**OBJECTIVE**:
Set out the records below as a CSV with two columns, "field" and "value", one row per line. Take only the part that opens with the line containing "collectors: B. Maguire & A. H. Holmgren" and closes with the line containing "locality: Reno Co., Sects.". Put each field in double quotes and replace any line breaks with spaces.

**DATA SHOWN**:
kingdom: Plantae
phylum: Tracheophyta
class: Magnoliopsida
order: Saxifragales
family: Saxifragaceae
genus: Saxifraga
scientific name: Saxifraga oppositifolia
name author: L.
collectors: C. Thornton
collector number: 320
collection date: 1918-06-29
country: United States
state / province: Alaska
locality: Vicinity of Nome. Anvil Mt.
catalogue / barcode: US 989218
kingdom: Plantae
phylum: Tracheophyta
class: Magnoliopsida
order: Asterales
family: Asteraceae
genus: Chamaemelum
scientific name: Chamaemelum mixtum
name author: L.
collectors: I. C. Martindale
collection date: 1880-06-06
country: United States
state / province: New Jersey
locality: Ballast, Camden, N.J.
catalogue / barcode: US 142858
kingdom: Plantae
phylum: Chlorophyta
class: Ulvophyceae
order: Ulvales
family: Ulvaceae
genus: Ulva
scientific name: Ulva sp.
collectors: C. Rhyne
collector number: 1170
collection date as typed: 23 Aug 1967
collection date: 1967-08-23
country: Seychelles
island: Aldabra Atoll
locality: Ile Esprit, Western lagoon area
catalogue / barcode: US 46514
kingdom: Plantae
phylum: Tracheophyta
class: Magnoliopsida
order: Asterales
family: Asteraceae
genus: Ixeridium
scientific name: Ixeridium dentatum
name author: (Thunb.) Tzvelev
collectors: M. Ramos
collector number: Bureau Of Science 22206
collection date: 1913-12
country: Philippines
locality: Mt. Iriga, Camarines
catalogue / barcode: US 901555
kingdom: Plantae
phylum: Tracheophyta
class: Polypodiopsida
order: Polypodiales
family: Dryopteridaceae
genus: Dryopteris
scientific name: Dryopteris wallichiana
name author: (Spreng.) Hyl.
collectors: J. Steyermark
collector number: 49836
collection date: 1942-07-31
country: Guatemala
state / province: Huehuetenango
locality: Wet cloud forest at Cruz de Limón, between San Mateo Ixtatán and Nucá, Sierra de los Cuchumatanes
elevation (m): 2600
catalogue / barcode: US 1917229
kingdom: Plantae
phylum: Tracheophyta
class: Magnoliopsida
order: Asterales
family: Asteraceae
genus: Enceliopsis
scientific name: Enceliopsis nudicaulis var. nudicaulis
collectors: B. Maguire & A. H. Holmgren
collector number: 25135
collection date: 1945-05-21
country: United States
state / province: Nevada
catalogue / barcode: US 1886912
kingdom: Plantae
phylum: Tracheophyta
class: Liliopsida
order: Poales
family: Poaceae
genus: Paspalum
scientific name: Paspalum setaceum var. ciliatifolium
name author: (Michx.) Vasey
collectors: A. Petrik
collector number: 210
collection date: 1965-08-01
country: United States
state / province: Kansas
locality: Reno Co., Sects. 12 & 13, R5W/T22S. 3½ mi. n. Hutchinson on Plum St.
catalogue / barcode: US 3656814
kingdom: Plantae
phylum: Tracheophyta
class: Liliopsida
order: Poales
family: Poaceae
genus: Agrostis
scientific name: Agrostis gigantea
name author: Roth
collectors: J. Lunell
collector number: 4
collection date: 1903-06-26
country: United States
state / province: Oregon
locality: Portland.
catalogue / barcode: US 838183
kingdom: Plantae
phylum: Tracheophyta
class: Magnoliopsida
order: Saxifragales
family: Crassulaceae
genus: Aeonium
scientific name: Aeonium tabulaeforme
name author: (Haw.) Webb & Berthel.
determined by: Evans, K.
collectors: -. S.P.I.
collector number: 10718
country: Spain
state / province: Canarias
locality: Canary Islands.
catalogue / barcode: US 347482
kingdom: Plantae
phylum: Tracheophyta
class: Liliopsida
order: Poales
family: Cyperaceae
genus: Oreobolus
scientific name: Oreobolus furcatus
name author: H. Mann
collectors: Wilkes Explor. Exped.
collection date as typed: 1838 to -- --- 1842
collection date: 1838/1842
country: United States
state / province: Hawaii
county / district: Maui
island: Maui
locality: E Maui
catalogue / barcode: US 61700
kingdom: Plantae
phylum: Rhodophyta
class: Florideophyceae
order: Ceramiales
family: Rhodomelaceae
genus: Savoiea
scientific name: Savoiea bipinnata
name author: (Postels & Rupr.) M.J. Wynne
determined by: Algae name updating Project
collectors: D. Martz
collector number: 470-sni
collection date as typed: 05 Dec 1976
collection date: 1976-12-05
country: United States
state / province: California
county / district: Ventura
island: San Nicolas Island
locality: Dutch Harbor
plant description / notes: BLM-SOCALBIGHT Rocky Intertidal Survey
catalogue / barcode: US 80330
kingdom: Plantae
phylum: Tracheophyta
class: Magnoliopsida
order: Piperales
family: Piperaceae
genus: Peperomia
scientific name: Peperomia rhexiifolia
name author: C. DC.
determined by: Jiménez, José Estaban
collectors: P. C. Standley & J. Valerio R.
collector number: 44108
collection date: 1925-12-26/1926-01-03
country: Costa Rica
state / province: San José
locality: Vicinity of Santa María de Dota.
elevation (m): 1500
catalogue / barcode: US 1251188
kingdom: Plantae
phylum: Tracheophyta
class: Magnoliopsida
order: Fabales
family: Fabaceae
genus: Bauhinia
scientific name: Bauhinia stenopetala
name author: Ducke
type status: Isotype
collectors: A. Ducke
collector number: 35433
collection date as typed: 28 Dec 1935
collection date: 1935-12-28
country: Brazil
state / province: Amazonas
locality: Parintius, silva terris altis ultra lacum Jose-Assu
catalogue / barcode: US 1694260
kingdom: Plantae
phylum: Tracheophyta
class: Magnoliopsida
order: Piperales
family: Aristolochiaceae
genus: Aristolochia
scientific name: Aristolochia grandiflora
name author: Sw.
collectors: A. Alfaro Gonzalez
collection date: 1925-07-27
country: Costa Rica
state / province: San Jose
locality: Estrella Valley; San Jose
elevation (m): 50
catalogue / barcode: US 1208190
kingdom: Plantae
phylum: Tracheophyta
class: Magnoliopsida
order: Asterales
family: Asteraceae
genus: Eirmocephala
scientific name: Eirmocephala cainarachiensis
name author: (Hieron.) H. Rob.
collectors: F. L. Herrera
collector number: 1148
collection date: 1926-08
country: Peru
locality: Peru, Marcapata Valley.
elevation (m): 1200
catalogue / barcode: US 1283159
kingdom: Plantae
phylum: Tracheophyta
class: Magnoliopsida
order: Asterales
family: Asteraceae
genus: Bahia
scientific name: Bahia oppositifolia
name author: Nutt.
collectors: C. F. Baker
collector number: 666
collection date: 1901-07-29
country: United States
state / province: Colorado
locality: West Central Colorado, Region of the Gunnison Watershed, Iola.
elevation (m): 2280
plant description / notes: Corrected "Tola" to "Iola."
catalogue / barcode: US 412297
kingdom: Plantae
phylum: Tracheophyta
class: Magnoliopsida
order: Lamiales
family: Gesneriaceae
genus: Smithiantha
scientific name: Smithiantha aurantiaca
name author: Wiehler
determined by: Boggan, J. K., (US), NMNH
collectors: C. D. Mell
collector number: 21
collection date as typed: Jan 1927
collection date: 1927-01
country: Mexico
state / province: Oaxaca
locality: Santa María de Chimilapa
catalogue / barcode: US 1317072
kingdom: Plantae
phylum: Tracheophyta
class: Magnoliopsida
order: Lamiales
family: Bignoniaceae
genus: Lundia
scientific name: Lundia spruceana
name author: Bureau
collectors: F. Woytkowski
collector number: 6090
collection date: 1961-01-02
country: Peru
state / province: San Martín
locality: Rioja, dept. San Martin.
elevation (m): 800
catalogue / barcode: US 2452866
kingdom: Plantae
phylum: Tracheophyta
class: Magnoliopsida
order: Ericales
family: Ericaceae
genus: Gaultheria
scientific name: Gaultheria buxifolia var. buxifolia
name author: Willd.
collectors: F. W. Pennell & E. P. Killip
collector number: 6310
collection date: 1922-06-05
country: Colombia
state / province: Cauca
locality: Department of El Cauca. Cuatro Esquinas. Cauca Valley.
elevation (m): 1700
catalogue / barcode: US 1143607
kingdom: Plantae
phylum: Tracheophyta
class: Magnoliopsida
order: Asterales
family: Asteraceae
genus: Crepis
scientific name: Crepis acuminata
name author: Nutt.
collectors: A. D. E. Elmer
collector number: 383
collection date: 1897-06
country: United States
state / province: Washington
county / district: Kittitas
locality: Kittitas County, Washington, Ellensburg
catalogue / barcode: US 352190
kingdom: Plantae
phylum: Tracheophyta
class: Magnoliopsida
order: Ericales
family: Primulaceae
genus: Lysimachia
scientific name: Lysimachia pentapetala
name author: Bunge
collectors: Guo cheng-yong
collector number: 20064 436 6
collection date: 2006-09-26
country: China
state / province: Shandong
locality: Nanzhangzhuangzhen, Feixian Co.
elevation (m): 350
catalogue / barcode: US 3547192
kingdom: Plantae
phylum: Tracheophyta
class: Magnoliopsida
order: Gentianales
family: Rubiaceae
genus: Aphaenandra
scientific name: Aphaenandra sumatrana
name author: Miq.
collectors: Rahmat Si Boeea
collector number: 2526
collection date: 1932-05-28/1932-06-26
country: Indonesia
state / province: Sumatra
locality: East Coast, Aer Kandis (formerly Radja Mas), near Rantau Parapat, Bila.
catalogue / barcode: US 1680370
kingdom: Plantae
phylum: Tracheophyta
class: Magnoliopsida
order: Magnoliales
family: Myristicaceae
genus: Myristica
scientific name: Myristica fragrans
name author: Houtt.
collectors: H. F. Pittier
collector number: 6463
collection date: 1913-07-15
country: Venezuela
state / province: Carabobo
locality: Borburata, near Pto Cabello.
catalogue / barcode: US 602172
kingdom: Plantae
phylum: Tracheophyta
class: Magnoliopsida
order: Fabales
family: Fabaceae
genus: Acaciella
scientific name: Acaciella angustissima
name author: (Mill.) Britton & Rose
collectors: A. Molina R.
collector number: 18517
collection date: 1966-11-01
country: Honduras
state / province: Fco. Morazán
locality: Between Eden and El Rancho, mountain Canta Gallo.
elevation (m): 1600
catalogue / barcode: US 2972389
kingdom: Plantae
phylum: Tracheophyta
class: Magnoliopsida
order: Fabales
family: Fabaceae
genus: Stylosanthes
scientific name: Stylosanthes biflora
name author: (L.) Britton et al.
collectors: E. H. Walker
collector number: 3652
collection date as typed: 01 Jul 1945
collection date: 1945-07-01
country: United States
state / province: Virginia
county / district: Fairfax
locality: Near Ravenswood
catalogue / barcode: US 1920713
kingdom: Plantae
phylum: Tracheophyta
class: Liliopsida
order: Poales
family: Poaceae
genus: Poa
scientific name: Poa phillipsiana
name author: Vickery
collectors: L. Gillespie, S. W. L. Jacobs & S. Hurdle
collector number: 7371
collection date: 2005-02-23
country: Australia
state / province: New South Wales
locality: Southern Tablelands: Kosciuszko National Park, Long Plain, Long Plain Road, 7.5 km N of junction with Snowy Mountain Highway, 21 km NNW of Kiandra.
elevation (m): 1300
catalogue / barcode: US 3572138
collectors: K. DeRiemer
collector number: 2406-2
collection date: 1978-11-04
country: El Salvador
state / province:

**OUTPUT FOR THIS TASK**:
field,value
"collectors:","B. Maguire & A. H. Holmgren"
"collector number:","25135"
"collection date:","1945-05-21"
"country:","United States"
"state / province:","Nevada"
"catalogue / barcode:","US 1886912"
"kingdom:","Plantae"
"phylum:","Tracheophyta"
"class:","Liliopsida"
"order:","Poales"
"family:","Poaceae"
"genus:","Paspalum"
"scientific name:","Paspalum setaceum var. ciliatifolium"
"name author:","(Michx.) Vasey"
"collectors:","A. Petrik"
"collector number:","210"
"collection date:","1965-08-01"
"country:","United States"
"state / province:","Kansas"
"locality:","Reno Co., Sects. 12 & 13, R5W/T22S. 3½ mi. n. Hutchinson on Plum St."